Top Performing Economies of Arab World Crash due to Lockdowns
Finance

Top Performing Economies of Arab World Crash due to Lockdowns 

Last updated on May 19th, 2020

Business shutdowns due to the coronavirus pandemic across the globe has affected the world economy to an extent which no analyst or economist would have predicted at the beginning of the year. The Arab world is no different, as the virus has severely affected the economies of the three top performing countries of the MENA region.

According to Purchasing Managers’ Index surveys compiled by IHS Markit, Egypt  and the United Arab Emirates witnessed a major setback in the non-oil private sector last month due to the coronavirus. Businesses in Saudi Arabia too didn’t see much of growth and remained below the threshold of 50 that separates growth from contraction.

IHS Markit economist David Owen said, Egyptian “businesses lucky enough to remain open scaled back activity on a massive scale, as many highlighted sharp falls in domestic sales and foreign demand.

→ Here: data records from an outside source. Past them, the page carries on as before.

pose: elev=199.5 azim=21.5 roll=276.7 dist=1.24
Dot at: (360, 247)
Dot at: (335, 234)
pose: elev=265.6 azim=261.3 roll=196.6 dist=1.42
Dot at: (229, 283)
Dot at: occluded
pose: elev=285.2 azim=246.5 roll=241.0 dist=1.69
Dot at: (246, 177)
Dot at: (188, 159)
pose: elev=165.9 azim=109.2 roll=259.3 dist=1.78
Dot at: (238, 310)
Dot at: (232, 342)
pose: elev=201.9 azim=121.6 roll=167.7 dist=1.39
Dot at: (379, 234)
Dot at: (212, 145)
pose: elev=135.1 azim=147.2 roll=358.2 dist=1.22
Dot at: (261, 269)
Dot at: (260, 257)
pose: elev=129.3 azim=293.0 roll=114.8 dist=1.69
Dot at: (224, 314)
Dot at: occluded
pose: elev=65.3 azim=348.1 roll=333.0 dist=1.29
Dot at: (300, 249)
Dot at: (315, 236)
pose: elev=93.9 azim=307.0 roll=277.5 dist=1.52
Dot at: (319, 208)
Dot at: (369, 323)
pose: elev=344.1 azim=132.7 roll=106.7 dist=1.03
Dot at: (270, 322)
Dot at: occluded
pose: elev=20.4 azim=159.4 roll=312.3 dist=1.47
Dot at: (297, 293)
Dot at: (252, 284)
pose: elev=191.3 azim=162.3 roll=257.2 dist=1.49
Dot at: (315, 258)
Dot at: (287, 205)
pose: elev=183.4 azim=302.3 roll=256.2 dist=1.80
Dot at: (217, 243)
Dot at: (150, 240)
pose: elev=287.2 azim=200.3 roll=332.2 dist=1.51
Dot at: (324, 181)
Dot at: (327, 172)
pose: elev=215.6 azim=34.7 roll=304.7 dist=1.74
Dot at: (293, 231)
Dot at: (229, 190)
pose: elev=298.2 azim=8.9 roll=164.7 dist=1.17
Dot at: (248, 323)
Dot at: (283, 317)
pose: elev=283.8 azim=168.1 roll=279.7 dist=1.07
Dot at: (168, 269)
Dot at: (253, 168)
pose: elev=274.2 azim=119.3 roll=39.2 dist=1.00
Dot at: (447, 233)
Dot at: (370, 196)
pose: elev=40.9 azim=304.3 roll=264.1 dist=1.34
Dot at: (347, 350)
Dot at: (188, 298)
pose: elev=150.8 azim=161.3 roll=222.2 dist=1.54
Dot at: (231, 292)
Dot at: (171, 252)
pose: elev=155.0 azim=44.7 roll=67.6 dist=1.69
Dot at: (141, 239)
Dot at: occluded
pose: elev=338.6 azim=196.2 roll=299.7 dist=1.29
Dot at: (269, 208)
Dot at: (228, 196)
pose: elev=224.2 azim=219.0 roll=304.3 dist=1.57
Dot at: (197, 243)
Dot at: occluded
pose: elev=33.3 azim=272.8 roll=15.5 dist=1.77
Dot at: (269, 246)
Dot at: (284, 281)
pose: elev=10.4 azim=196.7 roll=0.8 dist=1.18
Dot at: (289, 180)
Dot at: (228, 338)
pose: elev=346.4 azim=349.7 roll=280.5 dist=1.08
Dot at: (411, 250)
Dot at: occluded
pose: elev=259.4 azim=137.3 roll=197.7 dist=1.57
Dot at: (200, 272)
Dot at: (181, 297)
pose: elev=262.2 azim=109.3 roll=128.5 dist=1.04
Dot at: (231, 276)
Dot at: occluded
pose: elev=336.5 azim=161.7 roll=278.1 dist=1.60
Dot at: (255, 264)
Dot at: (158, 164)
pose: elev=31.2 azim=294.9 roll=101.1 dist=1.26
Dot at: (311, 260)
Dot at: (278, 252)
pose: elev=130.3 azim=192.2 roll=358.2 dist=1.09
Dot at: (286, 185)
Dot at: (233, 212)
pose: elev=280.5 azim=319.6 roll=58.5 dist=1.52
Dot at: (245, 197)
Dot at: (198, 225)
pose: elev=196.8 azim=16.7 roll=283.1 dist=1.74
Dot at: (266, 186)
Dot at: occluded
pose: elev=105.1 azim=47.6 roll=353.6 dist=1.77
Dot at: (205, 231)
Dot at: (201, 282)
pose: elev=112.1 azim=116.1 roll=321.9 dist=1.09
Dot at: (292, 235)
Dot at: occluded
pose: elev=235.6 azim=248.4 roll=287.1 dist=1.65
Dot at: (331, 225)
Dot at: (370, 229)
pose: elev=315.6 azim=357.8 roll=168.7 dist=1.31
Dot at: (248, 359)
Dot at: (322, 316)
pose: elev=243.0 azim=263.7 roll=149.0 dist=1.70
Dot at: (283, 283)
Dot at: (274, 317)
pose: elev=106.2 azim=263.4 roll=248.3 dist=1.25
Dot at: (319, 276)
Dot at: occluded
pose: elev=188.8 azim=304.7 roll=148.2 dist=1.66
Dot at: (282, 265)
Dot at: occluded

Firms forced to close unsurprisingly recorded an even steeper decline in output.”

The PMIs for these three major Arab world countries suffered a significant drop in April, where Egypt’s PMI nosedived to 29.7, down from 44.2 in March. It was the lowest recorded PMI for Egypt since the series began in April 2011.

Amid the nationwide lockdowns around the world, export demand collapsed due to the travel bans. The UAE’s PMI plunged for the sixth month straight to 44.1 in April – lowest recorded until now.

Compared to 42.4 in March, Saudi Arabia’s PMI stood at 44.4 in April. However, any new orders and employment rate continued to plummet.

As factories shift from Asia to the US, it seems like the road to recover from the biggest crisis since the Great Depression is quite long and uneven. The Arab world is already under pressure amid the dispute because of oil prices and production cuts by OPEC and its allies.

While Saudi Arabia has already announced a reduction of 50 billion riyal (approx. $13.3 billion) in budget spending, Finance Minister Mohammed Al-Jadaan said the government is looking at “painful” choices and deep cutbacks to contain the fiscal damage – which are likely to affect the private sector that majorly relies on government contracts.